What the Bible Says About Being Too Busy

“It’ll be faster if I just do it myself.”

“I don’t want to bother anyone, so I’ll squeeze it into my schedule.”

“I don’t mind helping out.”

“I like being busy.”

Do any of these phrases sound familiar? I’ve caught several of the words above escaping my mouth lately. And with those words come the accompanying justification in my mind that says:

Productivity is a good thing. After all, “…every good tree bears good fruit.”

I want to be a good tree. I want to bear good fruit. So how do I know when being productive turns into being too busy?

I always thought Martha was misunderstood. Jesus gently pointed out that Mary had chosen the right way. Mary resolved to spend time worshipping her Lord, but my practical nature can’t help but wonder. If Martha hadn’t been in the kitchen, what would everyone have eaten? Would it display Christ-like character to let your guests go hungry?

I can’t imagine inviting guests into my home and not having anything prepared for them to eat or drink. That’s the defining trait of the do-er. But sometimes, all that doing leaves little time for the most important thing.

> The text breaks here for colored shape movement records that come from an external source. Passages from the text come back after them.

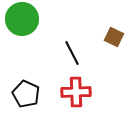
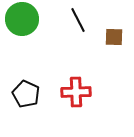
brown square: rotated 24 degrees counterclockwise
black line: moved 6 px right, 33 px up
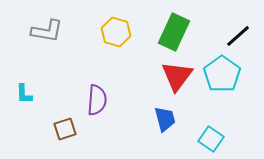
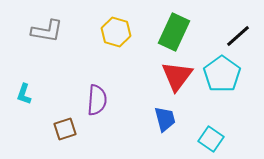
cyan L-shape: rotated 20 degrees clockwise
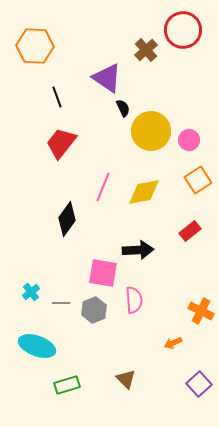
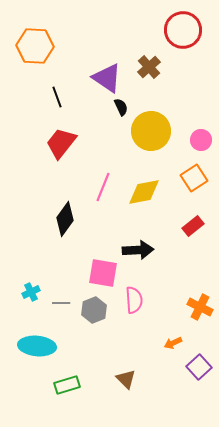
brown cross: moved 3 px right, 17 px down
black semicircle: moved 2 px left, 1 px up
pink circle: moved 12 px right
orange square: moved 4 px left, 2 px up
black diamond: moved 2 px left
red rectangle: moved 3 px right, 5 px up
cyan cross: rotated 12 degrees clockwise
orange cross: moved 1 px left, 4 px up
cyan ellipse: rotated 15 degrees counterclockwise
purple square: moved 17 px up
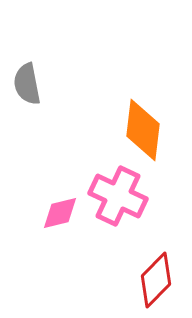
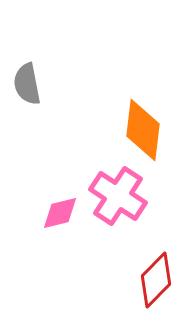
pink cross: rotated 8 degrees clockwise
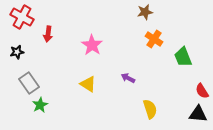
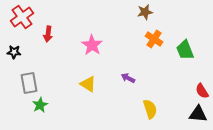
red cross: rotated 25 degrees clockwise
black star: moved 3 px left; rotated 16 degrees clockwise
green trapezoid: moved 2 px right, 7 px up
gray rectangle: rotated 25 degrees clockwise
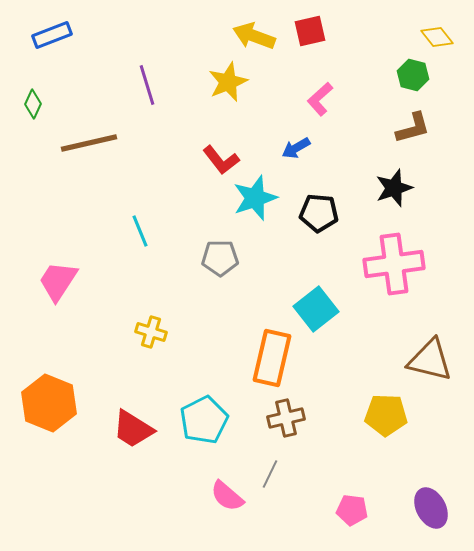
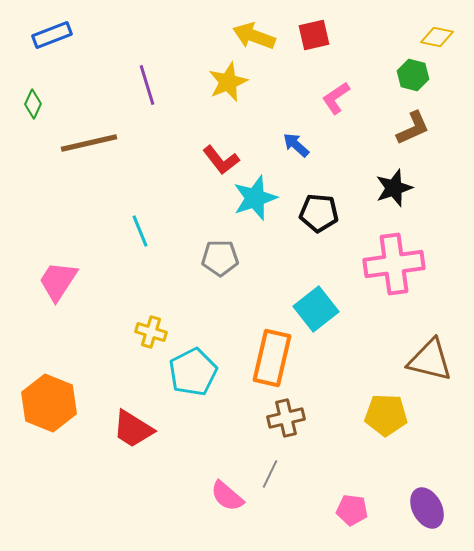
red square: moved 4 px right, 4 px down
yellow diamond: rotated 40 degrees counterclockwise
pink L-shape: moved 16 px right, 1 px up; rotated 8 degrees clockwise
brown L-shape: rotated 9 degrees counterclockwise
blue arrow: moved 3 px up; rotated 72 degrees clockwise
cyan pentagon: moved 11 px left, 48 px up
purple ellipse: moved 4 px left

Martha and I aren’t the only ones who needed this lesson.

“There he was transfigured before them. His face shone like the sun, and his clothes became as white as the light. Just then there appeared before them Moses and Elijah, talking with Jesus. Peter said to Jesus, ‘Lord, it is good for us to be here. If you wish, I will put up three shelters—one for you, one for Moses and one for Elijah.’” Matthew 17:2-4 NIV

Peter was a do-er too. He didn’t like to sit around and wait for things to happen. As a result, he sometimes missed the moments of peace God desired to give.

I can identify with Peter’s actions in the passage above. I know I would’ve done the same thing. With the sinless Son of God standing before me, shining like the sun, I can see myself frantically scurrying about. Do you guys need anything? Here, let me make you a place to sit.

Lord, help me.

Thankfully, from God’s divine words that followed, we learn a valuable lesson for those times when we let ourselves get too busy. Let’s see how God responded to Peter’s gesture.

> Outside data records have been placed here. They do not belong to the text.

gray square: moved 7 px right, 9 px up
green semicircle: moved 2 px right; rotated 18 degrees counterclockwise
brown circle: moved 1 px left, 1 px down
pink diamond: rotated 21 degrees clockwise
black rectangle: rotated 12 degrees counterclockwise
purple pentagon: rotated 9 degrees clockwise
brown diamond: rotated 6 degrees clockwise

“While he was still speaking, a bright cloud covered them, and a voice from the cloud said, ‘This is my Son, whom I love; with him I am well pleased. Listen to him!’” Matthew 17:5

God knew Peter’s heart, and He knew why Peter responded to this life-changing moment with an act of busyness disguised as an act of service.

Because do-ers like to feel needed, accepted, valued.

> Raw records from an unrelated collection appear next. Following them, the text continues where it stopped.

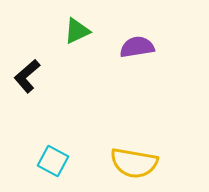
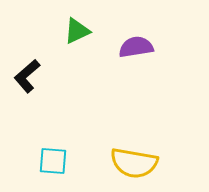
purple semicircle: moved 1 px left
cyan square: rotated 24 degrees counterclockwise
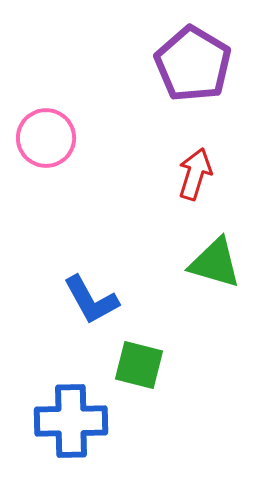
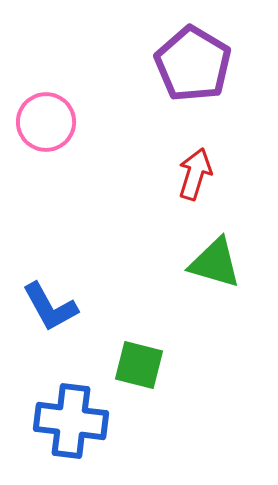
pink circle: moved 16 px up
blue L-shape: moved 41 px left, 7 px down
blue cross: rotated 8 degrees clockwise
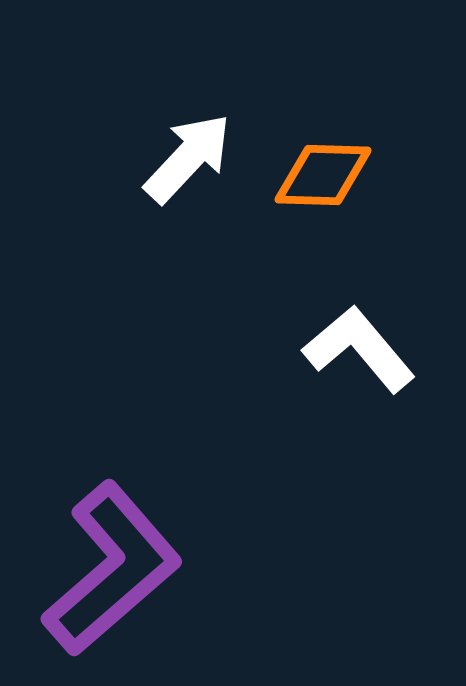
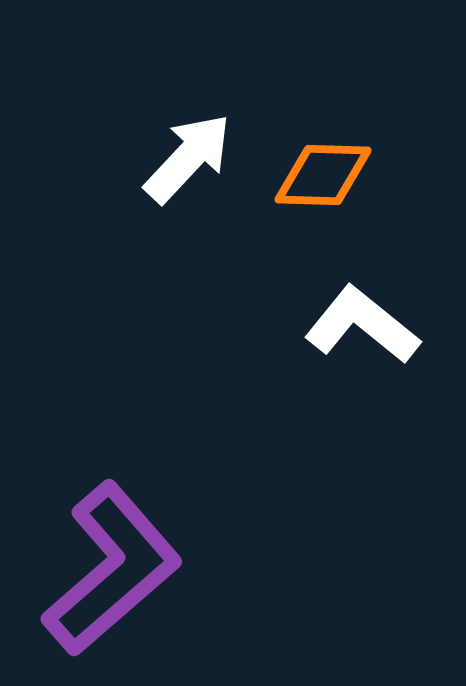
white L-shape: moved 3 px right, 24 px up; rotated 11 degrees counterclockwise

So God got Peter’s attention. He interrupted Peter while he spoke and commanded him to listen.

From Peter’s experience that day, we can glean a simple yet important truth.

Being busy can get in the way of hearing God speak. (Tweet this.)

Does God need to interrupt me and tell me to listen? Or will I be ready when the moment arrives?

Being busy is not always a bad thing, and yes, being fruitful is good. But it is possible to get too busy and miss the peace God has given us.

God already values us more than anything. We don’t need to earn it. So as we go about following schedules today, let’s listen for God’s voice. May His words speak volumes to our longing hearts.